Tuesday 19 July 2011

Incendies: A beautiful and disturbing film


Based on the play of the same name by Lebanese Canadian playwright Wajdi Mouawad, Incendies was adapted to film by Quebec director Denis Villeneuve and received an Oscar nomination for best foreign language film in 2010.

The story is set in Canada and an unnamed Middle Eastern country where Moslems, Christians, “refugees” and “enemy war planes” fought each other in the seventies (hint, hint).

Incendies is a family drama that tells of the savagery of war and bears witness to the way in which personal tragedy leads to political extremism. The plot kicks into action when a pair of Canadian twins meet with the notary for a reading of their recently deceased mother’s will. She asks to be buried naked in an unmarked grave with her face down so she “can turn away from this world”. She also reveals to her children that their father, whom they’d always thought dead, was alive and also that they have a brother in the Middle East. Only if her twins can find their father and brother, she states, would they be able to give her a proper burial.
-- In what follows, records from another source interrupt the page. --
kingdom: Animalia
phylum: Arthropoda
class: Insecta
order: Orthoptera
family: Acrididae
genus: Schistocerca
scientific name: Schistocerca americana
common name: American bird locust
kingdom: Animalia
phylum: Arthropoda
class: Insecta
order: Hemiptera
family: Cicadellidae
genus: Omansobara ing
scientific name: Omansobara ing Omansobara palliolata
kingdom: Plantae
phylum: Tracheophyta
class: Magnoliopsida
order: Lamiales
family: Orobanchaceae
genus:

The plot shifts between the present-day story of the twins trying to retrace their mother’s past, and the back story of the mother herself. The painful discoveries, twists and turns are riveting and the Middle East imagery (filmed in Northern Jordan) provides a near-desolate, yet fitting, backdrop to this disturbing tale. I loved the fact that they kept the languages real: Canadian French or Levantine Arabic (with subtitles as needed), so the script felt genuine and resonated with me as a local of that region.

With two powerful plots intertwining, I was taken aback on a few occasions when the pace suddenly moved to a slower, “impressionistic” (as a review on Rotten Tomatoes called it) tempo, but most people seemed to like it because it reflects the mood of the original theater production.

Bottom line: if you haven’t seen Incendies yet, you definitely should. If it’s no longer playing in a cinema near you, get the DVD asap.